How to use your nuka bed

Let the aromatics and fermenters hang out in your bed for a week, then remove them and start adding vegetables. It may take a while for them to pickle at first, but that speeds up over time. The more vegetables you ferment, the better your nukazuke will taste and the faster your bed will work.

To start, take some radishes, make sure they’re clean, and push them into the bed. Cover completely with rice bran and let ferment. Taste one every day as you turn the nuka, and return the rest to the bed. Once your reach that perfectly pickled sweet spot, remove the rest of the radishes and enjoy. You can do this with carrots, cabbage, cucumbers, pea pods, and all kinds of vegetables. The thinner they are, the faster they pickle.

On the left, everything about to go into the nuka bed, and on the right, all the vegetables, now buried in the bran.

On the left, everything about to go into the nuka bed, and on the right, all the vegetables, now buried in the bran.
Photo: Amanda Blum

As you pull vegetables out, dust off the nuka and give them a quick cold water rinse.
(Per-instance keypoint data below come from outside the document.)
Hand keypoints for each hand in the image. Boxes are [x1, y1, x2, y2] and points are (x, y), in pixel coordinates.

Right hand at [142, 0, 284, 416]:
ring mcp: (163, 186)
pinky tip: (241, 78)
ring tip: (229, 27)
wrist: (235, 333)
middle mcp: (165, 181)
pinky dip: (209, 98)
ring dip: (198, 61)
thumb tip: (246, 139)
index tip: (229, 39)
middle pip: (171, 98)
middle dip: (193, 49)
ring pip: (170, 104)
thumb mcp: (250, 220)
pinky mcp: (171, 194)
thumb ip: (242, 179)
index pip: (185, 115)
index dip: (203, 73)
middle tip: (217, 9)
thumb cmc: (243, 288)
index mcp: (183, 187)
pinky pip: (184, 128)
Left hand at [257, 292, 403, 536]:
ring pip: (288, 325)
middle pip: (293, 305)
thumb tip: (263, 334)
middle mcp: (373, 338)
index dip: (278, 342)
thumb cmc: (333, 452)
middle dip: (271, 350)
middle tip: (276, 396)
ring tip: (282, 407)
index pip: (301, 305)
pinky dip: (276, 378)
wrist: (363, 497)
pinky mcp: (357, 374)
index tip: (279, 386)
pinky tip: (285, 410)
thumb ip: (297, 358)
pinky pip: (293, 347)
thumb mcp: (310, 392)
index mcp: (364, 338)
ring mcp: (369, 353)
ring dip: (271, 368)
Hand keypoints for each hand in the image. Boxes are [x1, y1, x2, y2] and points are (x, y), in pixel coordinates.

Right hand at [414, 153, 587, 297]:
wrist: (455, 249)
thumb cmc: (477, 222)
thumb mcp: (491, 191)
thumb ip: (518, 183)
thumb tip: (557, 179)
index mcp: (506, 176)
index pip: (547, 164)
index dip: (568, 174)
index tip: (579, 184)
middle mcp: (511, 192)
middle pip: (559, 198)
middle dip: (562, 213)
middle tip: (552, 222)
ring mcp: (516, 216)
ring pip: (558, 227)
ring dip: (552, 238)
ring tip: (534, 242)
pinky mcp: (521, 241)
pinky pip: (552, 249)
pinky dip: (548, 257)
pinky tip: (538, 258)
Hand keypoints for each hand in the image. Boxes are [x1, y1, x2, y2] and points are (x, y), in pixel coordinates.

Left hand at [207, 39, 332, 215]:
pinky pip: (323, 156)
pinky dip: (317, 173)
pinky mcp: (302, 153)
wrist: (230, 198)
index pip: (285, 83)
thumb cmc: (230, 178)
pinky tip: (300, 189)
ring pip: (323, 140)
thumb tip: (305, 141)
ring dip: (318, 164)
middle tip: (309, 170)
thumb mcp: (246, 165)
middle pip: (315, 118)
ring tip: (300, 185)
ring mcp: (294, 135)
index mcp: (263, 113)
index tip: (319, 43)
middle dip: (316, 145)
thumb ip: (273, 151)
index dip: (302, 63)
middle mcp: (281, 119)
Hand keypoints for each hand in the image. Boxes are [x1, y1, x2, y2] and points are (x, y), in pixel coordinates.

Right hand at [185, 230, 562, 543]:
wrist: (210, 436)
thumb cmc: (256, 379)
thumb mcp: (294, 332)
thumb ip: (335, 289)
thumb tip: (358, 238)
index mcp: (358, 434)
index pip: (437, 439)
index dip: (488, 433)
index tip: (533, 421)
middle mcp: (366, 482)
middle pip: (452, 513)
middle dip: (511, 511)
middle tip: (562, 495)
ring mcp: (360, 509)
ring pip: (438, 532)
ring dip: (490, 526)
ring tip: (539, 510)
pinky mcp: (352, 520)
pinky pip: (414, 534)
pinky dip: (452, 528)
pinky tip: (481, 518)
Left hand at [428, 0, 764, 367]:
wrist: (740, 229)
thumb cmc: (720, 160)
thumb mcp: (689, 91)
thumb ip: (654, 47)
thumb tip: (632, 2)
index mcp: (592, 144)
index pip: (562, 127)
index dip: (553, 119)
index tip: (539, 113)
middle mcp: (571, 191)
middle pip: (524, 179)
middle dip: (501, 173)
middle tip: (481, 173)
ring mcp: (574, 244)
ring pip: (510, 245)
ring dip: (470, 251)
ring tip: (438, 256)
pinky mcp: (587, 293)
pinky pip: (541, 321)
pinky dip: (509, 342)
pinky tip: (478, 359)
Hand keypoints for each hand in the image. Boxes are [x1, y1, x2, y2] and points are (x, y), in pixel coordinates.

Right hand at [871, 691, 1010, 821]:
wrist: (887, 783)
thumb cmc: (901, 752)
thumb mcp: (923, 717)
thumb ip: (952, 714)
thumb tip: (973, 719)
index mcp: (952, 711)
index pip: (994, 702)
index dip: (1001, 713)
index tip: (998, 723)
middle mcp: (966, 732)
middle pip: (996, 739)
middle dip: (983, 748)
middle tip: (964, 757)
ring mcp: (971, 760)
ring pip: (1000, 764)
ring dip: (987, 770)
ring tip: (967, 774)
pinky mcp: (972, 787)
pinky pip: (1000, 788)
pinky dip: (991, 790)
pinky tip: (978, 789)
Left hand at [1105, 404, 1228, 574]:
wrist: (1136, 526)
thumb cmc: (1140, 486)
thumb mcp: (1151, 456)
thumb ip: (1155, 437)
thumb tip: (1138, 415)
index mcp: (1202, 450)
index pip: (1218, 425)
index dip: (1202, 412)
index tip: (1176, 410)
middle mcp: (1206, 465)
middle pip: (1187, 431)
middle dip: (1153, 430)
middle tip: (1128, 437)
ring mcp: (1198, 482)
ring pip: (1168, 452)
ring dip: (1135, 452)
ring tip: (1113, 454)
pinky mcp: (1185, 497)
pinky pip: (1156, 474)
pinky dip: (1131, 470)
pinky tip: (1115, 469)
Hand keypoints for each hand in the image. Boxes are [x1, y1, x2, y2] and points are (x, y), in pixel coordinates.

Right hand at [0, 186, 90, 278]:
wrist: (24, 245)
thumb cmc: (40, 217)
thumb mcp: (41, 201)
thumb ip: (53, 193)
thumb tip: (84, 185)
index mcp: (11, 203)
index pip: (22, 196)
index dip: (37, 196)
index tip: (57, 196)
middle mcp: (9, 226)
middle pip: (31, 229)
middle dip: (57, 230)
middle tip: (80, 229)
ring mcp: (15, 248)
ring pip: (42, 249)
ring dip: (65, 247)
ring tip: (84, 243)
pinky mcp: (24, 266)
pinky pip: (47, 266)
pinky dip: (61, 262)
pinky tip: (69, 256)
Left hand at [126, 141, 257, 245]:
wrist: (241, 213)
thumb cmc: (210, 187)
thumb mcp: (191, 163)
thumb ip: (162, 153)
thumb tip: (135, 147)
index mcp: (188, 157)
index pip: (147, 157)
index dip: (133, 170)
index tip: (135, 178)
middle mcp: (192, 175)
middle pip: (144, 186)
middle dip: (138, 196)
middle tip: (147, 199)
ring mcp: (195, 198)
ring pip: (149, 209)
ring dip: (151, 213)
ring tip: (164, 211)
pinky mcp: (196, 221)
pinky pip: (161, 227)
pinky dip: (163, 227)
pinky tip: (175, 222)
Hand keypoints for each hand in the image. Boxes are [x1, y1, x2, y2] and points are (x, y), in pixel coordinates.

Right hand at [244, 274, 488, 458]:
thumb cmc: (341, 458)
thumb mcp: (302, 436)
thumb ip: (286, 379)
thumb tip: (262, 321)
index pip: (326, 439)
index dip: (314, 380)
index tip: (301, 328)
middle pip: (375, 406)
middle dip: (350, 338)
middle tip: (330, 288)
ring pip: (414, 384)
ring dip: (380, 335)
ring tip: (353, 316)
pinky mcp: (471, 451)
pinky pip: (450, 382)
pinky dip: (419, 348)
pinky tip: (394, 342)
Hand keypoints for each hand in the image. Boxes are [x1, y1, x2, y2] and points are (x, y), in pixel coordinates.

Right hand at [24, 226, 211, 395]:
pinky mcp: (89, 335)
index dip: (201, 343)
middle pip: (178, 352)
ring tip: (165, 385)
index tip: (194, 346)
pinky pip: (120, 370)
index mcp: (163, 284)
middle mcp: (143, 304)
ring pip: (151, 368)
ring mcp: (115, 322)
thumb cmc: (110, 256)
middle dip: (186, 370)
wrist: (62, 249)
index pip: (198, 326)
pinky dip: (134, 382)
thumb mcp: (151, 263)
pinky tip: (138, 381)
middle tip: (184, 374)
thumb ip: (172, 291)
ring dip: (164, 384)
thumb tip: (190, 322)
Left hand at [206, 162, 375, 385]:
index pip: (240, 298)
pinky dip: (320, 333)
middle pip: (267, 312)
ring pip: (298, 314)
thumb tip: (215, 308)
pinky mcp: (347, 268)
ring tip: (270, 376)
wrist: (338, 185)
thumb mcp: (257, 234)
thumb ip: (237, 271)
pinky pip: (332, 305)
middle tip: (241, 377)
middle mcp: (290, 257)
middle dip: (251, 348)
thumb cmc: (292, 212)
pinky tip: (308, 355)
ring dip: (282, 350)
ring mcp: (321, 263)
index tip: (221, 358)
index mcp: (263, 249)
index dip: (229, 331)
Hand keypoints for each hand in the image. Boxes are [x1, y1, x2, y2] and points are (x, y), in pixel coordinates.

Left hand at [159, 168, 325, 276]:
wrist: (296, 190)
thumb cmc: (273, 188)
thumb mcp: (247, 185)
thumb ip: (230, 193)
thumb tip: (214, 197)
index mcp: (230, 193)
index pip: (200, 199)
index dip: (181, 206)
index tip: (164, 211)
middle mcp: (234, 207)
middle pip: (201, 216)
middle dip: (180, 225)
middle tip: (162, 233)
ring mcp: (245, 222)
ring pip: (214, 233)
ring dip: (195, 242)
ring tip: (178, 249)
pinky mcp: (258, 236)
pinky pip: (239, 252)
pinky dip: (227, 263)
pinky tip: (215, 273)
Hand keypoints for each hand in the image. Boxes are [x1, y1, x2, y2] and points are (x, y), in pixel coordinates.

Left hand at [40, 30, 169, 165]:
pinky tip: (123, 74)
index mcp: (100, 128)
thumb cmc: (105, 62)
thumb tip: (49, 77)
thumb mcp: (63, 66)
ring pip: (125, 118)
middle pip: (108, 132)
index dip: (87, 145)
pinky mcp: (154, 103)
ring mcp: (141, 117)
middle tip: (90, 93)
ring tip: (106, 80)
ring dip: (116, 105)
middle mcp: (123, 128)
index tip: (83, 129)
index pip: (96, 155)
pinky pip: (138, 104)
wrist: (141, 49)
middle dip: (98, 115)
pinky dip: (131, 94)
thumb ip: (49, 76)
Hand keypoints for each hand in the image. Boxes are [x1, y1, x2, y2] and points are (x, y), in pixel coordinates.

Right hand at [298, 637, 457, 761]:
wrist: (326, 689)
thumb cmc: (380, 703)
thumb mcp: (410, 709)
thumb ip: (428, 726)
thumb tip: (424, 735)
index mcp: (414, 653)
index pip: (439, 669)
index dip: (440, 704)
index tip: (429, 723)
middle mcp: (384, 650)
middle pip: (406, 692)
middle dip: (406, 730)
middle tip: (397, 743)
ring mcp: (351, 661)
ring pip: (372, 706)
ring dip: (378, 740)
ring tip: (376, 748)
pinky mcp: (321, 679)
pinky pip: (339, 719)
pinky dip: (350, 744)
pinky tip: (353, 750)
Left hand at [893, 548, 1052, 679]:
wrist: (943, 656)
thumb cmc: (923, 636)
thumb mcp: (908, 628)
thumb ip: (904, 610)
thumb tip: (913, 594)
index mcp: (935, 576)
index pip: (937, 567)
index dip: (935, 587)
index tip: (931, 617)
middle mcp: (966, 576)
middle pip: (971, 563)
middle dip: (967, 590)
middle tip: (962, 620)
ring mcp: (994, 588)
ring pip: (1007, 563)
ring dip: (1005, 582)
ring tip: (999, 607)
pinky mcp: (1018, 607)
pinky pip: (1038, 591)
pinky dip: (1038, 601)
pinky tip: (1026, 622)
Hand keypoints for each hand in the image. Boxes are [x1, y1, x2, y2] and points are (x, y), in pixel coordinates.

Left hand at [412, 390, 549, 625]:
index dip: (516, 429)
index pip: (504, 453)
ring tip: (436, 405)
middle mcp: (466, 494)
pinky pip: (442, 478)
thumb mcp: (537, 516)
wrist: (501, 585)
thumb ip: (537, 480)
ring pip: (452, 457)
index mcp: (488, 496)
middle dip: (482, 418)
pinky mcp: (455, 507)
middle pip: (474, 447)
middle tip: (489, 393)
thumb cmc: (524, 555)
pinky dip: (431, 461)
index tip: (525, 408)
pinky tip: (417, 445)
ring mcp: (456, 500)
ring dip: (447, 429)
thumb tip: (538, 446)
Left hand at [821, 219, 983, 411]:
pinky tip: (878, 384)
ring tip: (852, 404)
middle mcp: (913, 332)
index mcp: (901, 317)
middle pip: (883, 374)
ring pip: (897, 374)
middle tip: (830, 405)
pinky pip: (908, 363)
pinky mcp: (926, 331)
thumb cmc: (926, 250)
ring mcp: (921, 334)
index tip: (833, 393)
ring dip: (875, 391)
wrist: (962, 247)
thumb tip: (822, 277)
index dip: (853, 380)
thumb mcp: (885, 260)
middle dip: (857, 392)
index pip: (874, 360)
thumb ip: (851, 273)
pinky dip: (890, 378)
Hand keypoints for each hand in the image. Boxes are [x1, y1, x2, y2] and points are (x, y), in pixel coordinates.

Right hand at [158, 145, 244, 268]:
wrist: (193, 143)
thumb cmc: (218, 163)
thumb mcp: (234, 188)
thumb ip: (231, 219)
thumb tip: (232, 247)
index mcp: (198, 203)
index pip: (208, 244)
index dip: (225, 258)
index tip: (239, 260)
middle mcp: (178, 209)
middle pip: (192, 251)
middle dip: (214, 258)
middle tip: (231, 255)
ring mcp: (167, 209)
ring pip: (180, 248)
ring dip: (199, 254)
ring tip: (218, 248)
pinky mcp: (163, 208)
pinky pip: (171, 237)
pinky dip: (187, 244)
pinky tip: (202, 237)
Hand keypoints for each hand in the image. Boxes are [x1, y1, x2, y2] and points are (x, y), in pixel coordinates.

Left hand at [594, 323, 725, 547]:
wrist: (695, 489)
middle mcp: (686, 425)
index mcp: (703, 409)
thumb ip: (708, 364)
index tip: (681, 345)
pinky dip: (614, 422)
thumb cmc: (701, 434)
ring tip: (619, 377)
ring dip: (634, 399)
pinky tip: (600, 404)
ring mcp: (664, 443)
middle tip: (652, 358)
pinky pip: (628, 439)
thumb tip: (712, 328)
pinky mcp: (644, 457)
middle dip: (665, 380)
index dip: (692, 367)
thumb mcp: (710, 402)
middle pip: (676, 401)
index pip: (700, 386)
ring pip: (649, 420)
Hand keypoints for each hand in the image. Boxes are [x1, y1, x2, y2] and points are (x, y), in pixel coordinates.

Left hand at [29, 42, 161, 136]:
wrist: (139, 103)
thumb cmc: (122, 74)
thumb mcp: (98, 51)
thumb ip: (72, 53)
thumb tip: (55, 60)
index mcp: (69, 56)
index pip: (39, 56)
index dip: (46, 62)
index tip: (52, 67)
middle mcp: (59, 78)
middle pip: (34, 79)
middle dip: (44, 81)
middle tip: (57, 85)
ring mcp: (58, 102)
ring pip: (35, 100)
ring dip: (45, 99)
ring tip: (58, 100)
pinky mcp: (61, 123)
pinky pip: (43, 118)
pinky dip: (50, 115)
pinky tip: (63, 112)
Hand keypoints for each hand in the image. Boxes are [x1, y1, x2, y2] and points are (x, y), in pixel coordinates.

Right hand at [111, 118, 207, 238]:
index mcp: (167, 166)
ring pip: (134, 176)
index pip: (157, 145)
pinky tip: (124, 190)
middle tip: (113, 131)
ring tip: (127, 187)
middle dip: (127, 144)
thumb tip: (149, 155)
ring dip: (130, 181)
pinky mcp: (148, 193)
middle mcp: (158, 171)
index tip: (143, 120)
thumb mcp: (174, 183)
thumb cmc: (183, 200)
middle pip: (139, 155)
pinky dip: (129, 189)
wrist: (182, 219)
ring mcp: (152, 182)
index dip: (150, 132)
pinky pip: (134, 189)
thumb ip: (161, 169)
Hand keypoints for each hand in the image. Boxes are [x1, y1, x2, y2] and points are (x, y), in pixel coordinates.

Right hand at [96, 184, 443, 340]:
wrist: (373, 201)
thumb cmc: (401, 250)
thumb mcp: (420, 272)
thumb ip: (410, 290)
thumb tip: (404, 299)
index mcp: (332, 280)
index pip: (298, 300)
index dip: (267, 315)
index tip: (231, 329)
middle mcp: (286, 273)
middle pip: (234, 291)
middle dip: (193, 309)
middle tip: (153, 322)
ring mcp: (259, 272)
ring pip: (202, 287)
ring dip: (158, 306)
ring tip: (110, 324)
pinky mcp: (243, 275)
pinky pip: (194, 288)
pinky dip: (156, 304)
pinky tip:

They should be a little limp, as some of their water was drawn out of them by the salt in the bed, but still crunchy. They should be tangy, not just salty. If they are just salty, your bed isn’t fermenting, and you should kickstart it with bread or beer. You also don’t want to leave vegetables in there too long, because they will become too salty and can ruin the bed if they ferment too much.

How to put your bed to sleep

If you’re traveling and decide you don’t want to tote your nuka along, you can remove all the vegetables, pack the nuka down in the glass container, sprinkle the top with salt, and put it in the back of the fridge. That should stop the fermentation process long enough for you to vacation. When you return, remove the salt and keep the nuka outside of the fridge. The warmer temperature should kick start the fermentation, letting you pick(le) back up where you left off.